Merafe is having a hard time (JSE: MRF)
The latest trading statement is concerning to say the least
Merafe’s problems aren’t news to the market. The company has been talking about difficult market conditions for some time now, leading to the kind of things that investors absolutely don’t want to see: the suspension of certain operations.
This is why Merafe’s attributable ferrochrome production for the six months to June 2025 is down by 28%. That number doesn’t tell the full story though, as certain smelters were suspended quite late in the period. Things aren’t looking good for the second half of the year.
For the interim period, HEPS will fall by between 45% and 65%. It’s no surprise at all that the percentage drop is more severe than the decrease in production, with commodity prices under pressure and Merafe finding itself on the wrong side of operating leverage.
Cash and cash equivalents fell sharply from R1.8 billion to R1.14 billion between December 2024 and June 2025. Again, that direction of travel is worrying.
Under these circumstances, this share price chart looks far too resilient:

Spear REIT acquires Consani Industrial Park in Goodwood (JSE: SEA)
This must be the first of the transactions that the company flagged in the recent cautionary
Spear REIT told us recently that they are looking at two different transactions, each of which would be a Category 2 transaction if they went ahead. It hasn’t taken them long to announce the first deal, being the acquisition of Consani Industrial Park in Goodwood, Cape Town. The deal is valued at R437.3 million, so it’s a meaty transaction (Spear’s market cap is R4.2 billion).
This is part of Spear’s industrial assets strategy in the region. They are getting the park on a purchase yield of 9.71%. The weighted average escalation on the leases is 7.11%, which should protect Spear against inflation. The weighted average lease duration is 3.25 years and the vacancy rate is just 0.26%. Spear has identified opportunities to invest up to R34 million in capex over the next five years to enhance the asset.
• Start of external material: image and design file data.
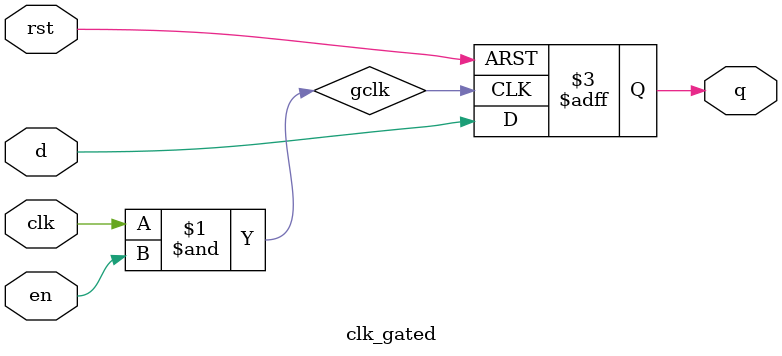
<source format=v>
module clk_gated (
    input wire clk,
    input wire en,
    input wire rst,
    input wire d,
    output reg q
);

    wire gclk;
    assign gclk = clk & en;

    always @(posedge gclk or posedge rst) begin
        if (rst)
            q <= 1'b0;
        else
            q <= d;
    end

endmodule

</source>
They will fund the deal from existing cash resources, with a loan-to-value (LTV) ratio of 45%.
Overall, this looks like a solid deal that is typical of the strategy that we’ve seen of Spear in the Western Cape region.
Nibbles:
- Director dealings:
- Here’s one you won’t see every day: Stephen Koseff sold Investec (JSE: INP | JSE: INL) shares worth just over R40 million.
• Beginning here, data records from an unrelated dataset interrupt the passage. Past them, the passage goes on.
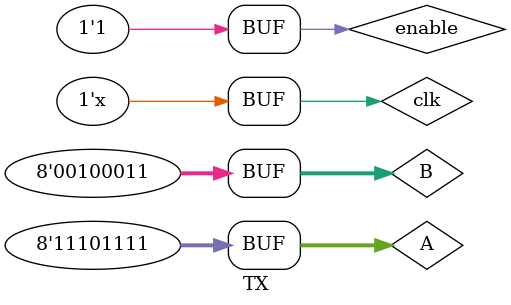
<source format=v>
`timescale 1ns / 1ps


module TX;

	// Outputs
	wire [15:0] C;
	reg [7:0] A;
	reg [7:0] B;
	reg enable;
	reg clk;

	// Instantiate the Unit Under Test (UUT)
	SeqMultiplier uut (
		.C(C),
		.B(B),
		.A(A),
		.clk(clk),
		.enable(enable)
		
	);

	initial begin
	A=0;
	B=0;
	enable=0;
		// Initialize Inputs
		// Wait 100 ns for global reset to finish
		#100;
		  enable=1;
        A=239;
		  B=35;
		#100;
			enable=0;
		#100;
			enable=1;
			A=239;
			B=35;
		// Add stimulus here

	end
	initial begin
		clk = 0;
	end

	always #10 begin 
		clk = ~clk ;
	end
	

      
endmodule


</source>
- An entity associated with Christo Wiese sold shares in Brait (JSE: BAT) worth R8.6 million. That’s very different to the recent direction of travel we’ve seen with his purchases of Brait, hence I put it in bold.
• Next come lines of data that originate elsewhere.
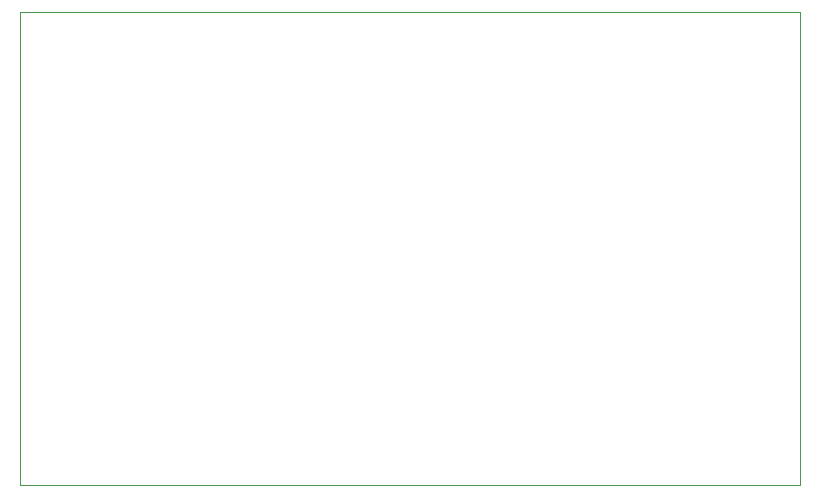
<source format=gbr>
G04 #@! TF.GenerationSoftware,KiCad,Pcbnew,(5.1.2)-2*
G04 #@! TF.CreationDate,2019-07-08T09:46:09+08:00*
G04 #@! TF.ProjectId,active_filter,61637469-7665-45f6-9669-6c7465722e6b,rev?*
G04 #@! TF.SameCoordinates,Original*
G04 #@! TF.FileFunction,Profile,NP*
%FSLAX46Y46*%
G04 Gerber Fmt 4.6, Leading zero omitted, Abs format (unit mm)*
G04 Created by KiCad (PCBNEW (5.1.2)-2) date 2019-07-08 09:46:09*
%MOMM*%
%LPD*%
G04 APERTURE LIST*
%ADD10C,0.050000*%
G04 APERTURE END LIST*
D10*
X109855000Y-71755000D02*
X109855000Y-73025000D01*
X175895000Y-71755000D02*
X109855000Y-71755000D01*
X175895000Y-111760000D02*
X175895000Y-71755000D01*
X109855000Y-73025000D02*
X109855000Y-111760000D01*
X109855000Y-111760000D02*
X175895000Y-111760000D01*
M02*

</source>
- An associate of a director of Calgro M3 (JSE: CGR) sold shares worth R8.2 million. This particular director has resigned from the board and his employment ends on 30 September.
- A director of Clicks (JSE: CLS) bought shares worth R1.2 million on the market.
- The chairman of Supermarket Income REIT (JSE: SRI) bought shares worth R761k. In a separate transaction, an independent director bought shares worth R1.2 million.
- A prescribed officer of Telkom (JSE: TKG) bought shares worth R26k.
- The CEO of Vunani (JSE: VUN) bought shares worth R12k.
- Ex-EOH (now called IOCO – JSE: IOC) director Anushka Bogdanov has been publicly censured and fined R500k by the JSE for lying about having a PhD from London Business School. She’s also disqualified from being a JSE listed company director for 10 years. And, hilariously, a Google search reveals that she is involved these days in developing ESG risk rating tools. The jokes write themselves, with yet more egg on the face of the ESG industry at large.
- Regular readers will know that I usually don’t pay much attention to non-executive director appointments. The latest appointment by Oceana (JSE: OCE) is interesting though, as Mamongae Mahlare (the ex-CEO of Takealot) has been appointed to the board. She has loads of experience in FMCG groups in general, so that’s an interesting voice to add to Oceana’s sales strategy.